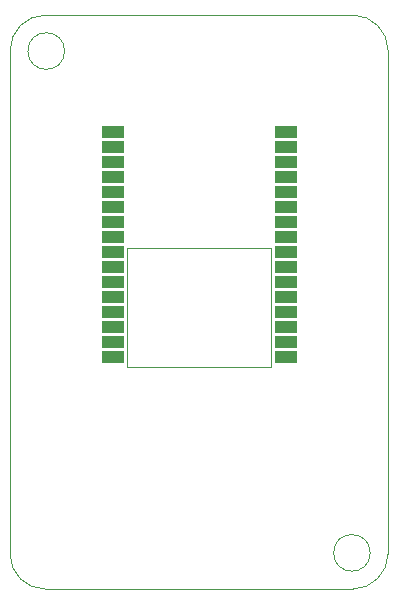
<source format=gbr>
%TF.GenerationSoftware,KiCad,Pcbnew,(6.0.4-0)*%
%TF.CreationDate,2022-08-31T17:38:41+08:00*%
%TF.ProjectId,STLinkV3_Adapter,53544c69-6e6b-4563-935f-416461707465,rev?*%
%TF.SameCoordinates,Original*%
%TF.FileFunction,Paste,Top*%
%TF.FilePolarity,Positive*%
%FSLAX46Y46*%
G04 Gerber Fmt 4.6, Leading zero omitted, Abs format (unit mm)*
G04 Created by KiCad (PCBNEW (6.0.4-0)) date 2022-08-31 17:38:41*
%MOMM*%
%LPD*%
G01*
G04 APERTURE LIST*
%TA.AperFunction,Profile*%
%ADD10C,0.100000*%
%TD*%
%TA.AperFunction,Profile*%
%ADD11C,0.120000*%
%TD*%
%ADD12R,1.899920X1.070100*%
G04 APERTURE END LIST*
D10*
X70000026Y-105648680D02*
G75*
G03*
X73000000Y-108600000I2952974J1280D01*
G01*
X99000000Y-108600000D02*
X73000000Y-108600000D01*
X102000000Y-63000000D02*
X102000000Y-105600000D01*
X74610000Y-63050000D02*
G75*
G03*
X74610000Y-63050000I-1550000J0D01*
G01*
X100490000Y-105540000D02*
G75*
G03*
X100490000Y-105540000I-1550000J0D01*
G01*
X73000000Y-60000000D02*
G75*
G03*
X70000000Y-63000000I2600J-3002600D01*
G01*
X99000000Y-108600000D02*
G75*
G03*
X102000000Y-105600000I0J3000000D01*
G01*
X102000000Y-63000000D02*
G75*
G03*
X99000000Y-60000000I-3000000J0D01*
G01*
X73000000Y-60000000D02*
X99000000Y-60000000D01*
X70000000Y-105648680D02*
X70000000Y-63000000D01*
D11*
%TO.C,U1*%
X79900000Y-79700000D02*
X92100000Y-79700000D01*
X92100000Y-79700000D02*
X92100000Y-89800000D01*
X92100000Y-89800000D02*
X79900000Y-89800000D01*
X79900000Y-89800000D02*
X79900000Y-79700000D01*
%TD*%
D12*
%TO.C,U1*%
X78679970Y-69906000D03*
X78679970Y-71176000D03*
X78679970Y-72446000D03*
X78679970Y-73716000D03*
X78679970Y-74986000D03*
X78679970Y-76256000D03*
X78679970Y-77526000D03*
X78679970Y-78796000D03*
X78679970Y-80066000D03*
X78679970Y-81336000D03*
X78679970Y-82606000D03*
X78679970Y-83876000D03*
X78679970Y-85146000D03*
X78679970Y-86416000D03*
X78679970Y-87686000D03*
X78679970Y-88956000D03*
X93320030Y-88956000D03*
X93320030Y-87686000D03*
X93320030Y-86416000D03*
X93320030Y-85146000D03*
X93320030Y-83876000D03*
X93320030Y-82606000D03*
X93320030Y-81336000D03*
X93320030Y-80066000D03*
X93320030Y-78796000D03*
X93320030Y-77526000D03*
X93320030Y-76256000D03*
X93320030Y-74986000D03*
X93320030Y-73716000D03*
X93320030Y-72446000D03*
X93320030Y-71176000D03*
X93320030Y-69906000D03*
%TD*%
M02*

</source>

====

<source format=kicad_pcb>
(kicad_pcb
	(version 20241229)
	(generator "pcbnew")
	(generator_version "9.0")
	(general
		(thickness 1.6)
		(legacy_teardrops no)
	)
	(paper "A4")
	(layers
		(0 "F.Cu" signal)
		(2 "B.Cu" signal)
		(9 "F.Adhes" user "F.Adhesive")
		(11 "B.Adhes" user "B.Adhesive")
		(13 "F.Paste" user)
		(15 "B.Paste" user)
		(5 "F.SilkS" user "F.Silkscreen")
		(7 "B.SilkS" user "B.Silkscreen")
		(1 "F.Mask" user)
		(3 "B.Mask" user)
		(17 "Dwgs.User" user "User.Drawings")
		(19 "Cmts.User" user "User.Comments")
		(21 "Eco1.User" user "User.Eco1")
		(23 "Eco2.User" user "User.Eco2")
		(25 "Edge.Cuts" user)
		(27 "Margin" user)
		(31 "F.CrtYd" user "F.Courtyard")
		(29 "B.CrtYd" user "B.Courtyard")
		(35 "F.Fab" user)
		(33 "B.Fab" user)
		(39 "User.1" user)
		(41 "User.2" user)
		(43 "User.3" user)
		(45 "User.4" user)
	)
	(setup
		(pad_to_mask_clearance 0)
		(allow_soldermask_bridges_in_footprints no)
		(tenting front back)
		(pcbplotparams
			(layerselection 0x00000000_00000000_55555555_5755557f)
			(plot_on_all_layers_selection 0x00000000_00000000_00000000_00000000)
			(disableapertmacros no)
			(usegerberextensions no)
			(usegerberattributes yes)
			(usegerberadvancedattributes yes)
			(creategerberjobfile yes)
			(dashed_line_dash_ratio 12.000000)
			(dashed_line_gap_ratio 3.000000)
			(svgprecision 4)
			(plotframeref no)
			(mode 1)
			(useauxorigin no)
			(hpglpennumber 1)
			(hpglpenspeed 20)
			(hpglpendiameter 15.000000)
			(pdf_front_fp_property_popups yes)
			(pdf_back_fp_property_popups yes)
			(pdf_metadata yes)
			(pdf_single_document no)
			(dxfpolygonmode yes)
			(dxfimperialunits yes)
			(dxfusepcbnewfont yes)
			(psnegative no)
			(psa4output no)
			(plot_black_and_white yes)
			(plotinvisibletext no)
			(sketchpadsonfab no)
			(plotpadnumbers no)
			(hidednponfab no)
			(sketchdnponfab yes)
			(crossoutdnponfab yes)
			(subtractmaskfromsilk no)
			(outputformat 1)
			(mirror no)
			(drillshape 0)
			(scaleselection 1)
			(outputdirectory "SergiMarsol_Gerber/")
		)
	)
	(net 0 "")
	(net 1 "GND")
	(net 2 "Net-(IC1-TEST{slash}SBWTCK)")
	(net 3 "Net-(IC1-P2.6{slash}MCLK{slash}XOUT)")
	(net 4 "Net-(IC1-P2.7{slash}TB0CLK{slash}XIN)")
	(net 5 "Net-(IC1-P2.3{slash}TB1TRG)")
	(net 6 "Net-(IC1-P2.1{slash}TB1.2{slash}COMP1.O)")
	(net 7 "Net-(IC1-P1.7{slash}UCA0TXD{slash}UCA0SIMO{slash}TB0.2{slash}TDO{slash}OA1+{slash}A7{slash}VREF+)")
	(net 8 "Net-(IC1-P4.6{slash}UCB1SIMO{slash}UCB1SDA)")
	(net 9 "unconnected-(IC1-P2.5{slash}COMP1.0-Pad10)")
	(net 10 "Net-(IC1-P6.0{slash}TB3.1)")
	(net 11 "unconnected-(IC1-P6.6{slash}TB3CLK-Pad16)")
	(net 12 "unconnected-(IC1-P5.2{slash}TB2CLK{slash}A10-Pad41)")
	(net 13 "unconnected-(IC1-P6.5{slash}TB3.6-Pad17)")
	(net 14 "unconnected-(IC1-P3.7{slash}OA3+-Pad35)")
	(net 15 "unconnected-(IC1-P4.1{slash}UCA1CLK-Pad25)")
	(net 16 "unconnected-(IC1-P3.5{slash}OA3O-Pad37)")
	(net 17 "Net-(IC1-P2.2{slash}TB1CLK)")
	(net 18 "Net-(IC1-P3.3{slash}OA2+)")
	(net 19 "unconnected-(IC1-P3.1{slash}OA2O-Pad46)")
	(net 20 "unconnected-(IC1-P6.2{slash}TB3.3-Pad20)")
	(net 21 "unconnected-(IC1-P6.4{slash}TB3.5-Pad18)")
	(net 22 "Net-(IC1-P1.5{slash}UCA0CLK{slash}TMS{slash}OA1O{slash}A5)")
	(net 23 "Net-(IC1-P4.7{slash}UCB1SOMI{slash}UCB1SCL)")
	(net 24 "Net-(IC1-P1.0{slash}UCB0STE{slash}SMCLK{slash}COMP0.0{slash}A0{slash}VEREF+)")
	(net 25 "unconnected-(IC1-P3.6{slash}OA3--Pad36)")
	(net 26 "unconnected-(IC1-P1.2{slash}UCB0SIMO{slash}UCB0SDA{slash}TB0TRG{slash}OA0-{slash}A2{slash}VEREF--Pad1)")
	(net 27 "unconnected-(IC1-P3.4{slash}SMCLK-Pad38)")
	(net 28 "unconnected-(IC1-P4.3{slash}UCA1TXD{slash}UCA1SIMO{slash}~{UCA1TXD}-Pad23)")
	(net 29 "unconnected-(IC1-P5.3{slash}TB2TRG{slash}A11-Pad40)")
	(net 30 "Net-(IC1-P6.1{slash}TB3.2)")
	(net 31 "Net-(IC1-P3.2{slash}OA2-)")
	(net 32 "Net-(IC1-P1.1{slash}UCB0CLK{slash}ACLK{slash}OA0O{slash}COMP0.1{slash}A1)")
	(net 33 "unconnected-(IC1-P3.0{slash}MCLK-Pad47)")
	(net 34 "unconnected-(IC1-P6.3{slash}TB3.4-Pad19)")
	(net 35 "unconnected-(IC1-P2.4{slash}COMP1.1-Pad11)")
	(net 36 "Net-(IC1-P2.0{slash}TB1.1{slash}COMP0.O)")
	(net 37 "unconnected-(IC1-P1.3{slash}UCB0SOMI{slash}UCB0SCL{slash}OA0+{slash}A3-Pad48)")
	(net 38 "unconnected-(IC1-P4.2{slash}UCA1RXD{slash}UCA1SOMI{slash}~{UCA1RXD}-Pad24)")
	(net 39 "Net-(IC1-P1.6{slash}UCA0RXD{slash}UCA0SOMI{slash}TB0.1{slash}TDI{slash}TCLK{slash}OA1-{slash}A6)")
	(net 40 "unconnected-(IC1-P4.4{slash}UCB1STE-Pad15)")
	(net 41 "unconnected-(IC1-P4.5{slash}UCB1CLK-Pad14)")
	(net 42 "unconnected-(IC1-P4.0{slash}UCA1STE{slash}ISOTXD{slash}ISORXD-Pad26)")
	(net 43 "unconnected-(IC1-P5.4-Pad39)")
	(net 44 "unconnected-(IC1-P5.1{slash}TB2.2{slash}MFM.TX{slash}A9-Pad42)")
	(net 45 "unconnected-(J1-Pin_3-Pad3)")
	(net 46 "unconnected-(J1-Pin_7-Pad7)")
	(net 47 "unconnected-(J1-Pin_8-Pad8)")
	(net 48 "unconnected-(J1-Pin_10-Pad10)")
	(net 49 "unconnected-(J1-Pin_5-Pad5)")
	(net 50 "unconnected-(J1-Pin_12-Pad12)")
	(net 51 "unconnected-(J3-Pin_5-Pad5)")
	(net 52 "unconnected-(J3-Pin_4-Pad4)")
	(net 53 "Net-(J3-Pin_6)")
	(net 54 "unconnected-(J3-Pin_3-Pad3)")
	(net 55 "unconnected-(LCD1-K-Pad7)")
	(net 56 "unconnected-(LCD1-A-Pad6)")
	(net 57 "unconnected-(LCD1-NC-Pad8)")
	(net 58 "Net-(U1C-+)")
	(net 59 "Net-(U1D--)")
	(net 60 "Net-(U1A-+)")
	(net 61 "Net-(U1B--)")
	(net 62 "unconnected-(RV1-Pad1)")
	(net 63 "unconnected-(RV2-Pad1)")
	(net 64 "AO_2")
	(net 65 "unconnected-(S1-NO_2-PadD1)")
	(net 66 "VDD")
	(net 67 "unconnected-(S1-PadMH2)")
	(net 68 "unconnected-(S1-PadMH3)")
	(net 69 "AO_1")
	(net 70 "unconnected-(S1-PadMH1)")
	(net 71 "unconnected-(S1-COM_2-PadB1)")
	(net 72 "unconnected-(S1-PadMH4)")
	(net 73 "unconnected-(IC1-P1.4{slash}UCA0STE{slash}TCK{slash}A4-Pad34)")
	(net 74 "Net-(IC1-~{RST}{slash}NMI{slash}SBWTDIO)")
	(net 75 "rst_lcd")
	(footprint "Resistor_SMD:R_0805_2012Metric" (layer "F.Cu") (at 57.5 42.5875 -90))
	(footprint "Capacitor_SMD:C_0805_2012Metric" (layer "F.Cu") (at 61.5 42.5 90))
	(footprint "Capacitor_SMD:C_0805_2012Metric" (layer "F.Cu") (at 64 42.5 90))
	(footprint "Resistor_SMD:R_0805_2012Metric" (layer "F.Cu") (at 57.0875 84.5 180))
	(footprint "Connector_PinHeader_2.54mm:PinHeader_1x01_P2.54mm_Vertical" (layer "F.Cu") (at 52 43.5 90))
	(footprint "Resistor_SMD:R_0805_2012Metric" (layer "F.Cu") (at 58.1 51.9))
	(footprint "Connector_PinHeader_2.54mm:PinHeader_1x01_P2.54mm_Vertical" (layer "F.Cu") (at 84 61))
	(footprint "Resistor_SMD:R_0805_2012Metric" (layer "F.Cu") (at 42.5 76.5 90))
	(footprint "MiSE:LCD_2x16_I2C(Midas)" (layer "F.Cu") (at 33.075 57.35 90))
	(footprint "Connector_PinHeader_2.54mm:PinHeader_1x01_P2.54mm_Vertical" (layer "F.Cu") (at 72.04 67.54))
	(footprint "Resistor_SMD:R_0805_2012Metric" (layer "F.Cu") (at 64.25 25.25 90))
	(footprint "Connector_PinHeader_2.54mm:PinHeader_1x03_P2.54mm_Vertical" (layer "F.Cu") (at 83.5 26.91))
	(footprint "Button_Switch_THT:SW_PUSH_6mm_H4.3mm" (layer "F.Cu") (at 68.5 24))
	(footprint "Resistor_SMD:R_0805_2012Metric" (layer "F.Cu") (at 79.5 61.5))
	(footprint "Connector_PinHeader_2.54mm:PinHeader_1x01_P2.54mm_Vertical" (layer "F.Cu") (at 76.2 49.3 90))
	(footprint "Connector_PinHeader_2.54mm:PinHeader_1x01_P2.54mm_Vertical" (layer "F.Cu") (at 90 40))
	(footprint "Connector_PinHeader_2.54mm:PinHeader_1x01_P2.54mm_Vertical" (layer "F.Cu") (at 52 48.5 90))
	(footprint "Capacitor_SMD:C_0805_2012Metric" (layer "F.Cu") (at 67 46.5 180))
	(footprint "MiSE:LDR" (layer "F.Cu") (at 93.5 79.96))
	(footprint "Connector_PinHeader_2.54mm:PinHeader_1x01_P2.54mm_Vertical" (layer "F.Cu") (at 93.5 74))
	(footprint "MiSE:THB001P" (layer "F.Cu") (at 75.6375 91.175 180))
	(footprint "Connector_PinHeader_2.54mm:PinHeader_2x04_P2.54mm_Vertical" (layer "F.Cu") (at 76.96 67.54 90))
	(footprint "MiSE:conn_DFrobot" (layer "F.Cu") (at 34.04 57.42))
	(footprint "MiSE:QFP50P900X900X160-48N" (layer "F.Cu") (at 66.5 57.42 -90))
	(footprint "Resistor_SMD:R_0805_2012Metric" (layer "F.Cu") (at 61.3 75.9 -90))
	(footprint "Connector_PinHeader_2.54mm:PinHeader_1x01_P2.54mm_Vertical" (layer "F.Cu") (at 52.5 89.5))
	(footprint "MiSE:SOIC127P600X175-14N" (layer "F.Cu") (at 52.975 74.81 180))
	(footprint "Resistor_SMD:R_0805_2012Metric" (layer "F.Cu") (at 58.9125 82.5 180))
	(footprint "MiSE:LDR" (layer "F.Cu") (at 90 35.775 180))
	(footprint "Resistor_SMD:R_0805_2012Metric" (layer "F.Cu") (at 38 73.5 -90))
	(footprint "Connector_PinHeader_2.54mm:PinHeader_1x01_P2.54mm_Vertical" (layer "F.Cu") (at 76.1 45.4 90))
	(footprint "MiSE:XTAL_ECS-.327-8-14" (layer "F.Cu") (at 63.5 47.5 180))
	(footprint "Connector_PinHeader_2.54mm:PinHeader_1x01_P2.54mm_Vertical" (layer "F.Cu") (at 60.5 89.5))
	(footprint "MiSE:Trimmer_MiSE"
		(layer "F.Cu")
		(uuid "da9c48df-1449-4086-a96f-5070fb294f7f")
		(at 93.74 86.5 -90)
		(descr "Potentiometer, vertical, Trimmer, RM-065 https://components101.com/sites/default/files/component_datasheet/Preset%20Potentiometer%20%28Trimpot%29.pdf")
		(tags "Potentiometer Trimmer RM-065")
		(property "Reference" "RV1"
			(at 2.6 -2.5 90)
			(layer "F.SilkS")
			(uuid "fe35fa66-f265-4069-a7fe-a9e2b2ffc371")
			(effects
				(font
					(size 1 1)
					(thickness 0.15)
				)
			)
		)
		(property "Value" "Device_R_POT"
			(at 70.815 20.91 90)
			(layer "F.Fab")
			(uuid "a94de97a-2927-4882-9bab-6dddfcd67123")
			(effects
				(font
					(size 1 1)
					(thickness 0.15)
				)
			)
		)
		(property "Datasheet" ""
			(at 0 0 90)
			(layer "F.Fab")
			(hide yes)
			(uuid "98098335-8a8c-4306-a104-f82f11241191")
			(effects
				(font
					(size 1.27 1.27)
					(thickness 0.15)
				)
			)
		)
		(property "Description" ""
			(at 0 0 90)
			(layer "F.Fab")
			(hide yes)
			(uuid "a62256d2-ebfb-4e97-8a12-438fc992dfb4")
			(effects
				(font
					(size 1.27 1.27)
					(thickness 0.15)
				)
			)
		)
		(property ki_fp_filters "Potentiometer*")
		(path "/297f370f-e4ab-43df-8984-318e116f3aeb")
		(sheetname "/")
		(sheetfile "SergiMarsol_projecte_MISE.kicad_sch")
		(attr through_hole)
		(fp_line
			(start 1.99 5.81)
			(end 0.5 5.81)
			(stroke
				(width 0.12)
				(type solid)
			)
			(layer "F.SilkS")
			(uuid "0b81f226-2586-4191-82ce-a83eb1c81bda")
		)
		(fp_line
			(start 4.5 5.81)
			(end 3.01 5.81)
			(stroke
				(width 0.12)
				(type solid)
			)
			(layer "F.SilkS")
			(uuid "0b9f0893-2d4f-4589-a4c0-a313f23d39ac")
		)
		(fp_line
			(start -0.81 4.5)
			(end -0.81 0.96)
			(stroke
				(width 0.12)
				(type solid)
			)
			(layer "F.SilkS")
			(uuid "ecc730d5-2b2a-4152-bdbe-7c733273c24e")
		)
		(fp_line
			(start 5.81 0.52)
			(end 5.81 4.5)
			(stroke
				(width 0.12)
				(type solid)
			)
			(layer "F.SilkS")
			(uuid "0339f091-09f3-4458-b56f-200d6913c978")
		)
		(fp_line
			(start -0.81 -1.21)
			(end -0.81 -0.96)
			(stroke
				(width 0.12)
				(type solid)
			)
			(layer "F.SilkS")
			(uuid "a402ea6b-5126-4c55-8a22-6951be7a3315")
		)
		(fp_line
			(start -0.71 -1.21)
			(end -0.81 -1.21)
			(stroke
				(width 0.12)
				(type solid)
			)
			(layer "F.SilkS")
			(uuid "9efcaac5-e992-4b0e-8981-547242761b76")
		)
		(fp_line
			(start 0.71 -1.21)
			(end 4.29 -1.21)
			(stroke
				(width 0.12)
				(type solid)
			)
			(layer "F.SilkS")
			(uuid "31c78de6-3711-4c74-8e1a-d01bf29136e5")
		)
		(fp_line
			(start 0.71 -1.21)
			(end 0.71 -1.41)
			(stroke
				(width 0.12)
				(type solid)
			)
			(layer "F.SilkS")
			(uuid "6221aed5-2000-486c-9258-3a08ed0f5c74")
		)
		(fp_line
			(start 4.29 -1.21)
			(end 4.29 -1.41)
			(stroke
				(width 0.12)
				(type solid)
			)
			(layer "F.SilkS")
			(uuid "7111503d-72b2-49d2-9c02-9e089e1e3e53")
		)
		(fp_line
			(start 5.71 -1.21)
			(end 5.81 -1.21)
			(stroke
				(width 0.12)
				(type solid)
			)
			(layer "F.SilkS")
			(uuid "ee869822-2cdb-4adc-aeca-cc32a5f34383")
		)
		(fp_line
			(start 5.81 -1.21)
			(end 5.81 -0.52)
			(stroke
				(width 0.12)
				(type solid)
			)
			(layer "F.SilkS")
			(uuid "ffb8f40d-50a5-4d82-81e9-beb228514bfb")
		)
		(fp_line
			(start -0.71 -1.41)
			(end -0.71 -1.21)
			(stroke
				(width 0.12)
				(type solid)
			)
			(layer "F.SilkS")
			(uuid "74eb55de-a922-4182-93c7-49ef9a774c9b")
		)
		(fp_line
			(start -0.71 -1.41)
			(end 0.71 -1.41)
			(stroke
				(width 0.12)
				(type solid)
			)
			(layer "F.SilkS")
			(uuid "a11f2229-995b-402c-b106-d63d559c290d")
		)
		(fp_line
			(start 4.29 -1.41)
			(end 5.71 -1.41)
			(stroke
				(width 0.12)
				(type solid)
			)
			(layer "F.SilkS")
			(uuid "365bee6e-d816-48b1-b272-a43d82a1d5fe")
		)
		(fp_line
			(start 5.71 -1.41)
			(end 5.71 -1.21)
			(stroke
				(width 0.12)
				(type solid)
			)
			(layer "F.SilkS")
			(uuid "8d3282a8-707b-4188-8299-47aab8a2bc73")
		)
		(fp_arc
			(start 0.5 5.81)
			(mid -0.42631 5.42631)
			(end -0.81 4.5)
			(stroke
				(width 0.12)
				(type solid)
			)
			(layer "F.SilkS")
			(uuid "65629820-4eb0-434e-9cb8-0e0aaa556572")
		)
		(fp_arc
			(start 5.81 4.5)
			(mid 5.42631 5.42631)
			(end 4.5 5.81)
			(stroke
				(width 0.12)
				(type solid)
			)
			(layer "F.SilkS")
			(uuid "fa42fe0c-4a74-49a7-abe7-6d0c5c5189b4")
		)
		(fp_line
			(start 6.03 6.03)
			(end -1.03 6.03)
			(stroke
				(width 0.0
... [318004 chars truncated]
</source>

====

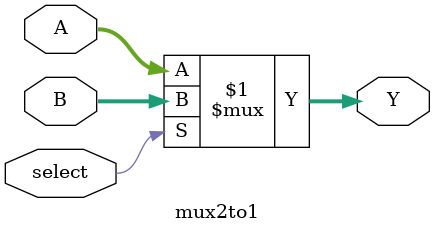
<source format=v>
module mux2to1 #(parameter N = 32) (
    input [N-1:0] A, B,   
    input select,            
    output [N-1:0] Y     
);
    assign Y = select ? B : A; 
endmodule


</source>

====

**Directions**
For the listing above, print only the lines starting at the line containing "<source format=gbr>" and ending at the line containing "X78679970Y-87686000D03*", exactly, both included.

**Written answer**
<source format=gbr>
%TF.GenerationSoftware,KiCad,Pcbnew,(6.0.4-0)*%
%TF.CreationDate,2022-08-31T17:38:41+08:00*%
%TF.ProjectId,STLinkV3_Adapter,53544c69-6e6b-4563-935f-416461707465,rev?*%
%TF.SameCoordinates,Original*%
%TF.FileFunction,Paste,Top*%
%TF.FilePolarity,Positive*%
%FSLAX46Y46*%
G04 Gerber Fmt 4.6, Leading zero omitted, Abs format (unit mm)*
G04 Created by KiCad (PCBNEW (6.0.4-0)) date 2022-08-31 17:38:41*
%MOMM*%
%LPD*%
G01*
G04 APERTURE LIST*
%TA.AperFunction,Profile*%
%ADD10C,0.100000*%
%TD*%
%TA.AperFunction,Profile*%
%ADD11C,0.120000*%
%TD*%
%ADD12R,1.899920X1.070100*%
G04 APERTURE END LIST*
D10*
X70000026Y-105648680D02*
G75*
G03*
X73000000Y-108600000I2952974J1280D01*
G01*
X99000000Y-108600000D02*
X73000000Y-108600000D01*
X102000000Y-63000000D02*
X102000000Y-105600000D01*
X74610000Y-63050000D02*
G75*
G03*
X74610000Y-63050000I-1550000J0D01*
G01*
X100490000Y-105540000D02*
G75*
G03*
X100490000Y-105540000I-1550000J0D01*
G01*
X73000000Y-60000000D02*
G75*
G03*
X70000000Y-63000000I2600J-3002600D01*
G01*
X99000000Y-108600000D02*
G75*
G03*
X102000000Y-105600000I0J3000000D01*
G01*
X102000000Y-63000000D02*
G75*
G03*
X99000000Y-60000000I-3000000J0D01*
G01*
X73000000Y-60000000D02*
X99000000Y-60000000D01*
X70000000Y-105648680D02*
X70000000Y-63000000D01*
D11*
%TO.C,U1*%
X79900000Y-79700000D02*
X92100000Y-79700000D01*
X92100000Y-79700000D02*
X92100000Y-89800000D01*
X92100000Y-89800000D02*
X79900000Y-89800000D01*
X79900000Y-89800000D02*
X79900000Y-79700000D01*
%TD*%
D12*
%TO.C,U1*%
X78679970Y-69906000D03*
X78679970Y-71176000D03*
X78679970Y-72446000D03*
X78679970Y-73716000D03*
X78679970Y-74986000D03*
X78679970Y-76256000D03*
X78679970Y-77526000D03*
X78679970Y-78796000D03*
X78679970Y-80066000D03*
X78679970Y-81336000D03*
X78679970Y-82606000D03*
X78679970Y-83876000D03*
X78679970Y-85146000D03*
X78679970Y-86416000D03*
X78679970Y-87686000D03*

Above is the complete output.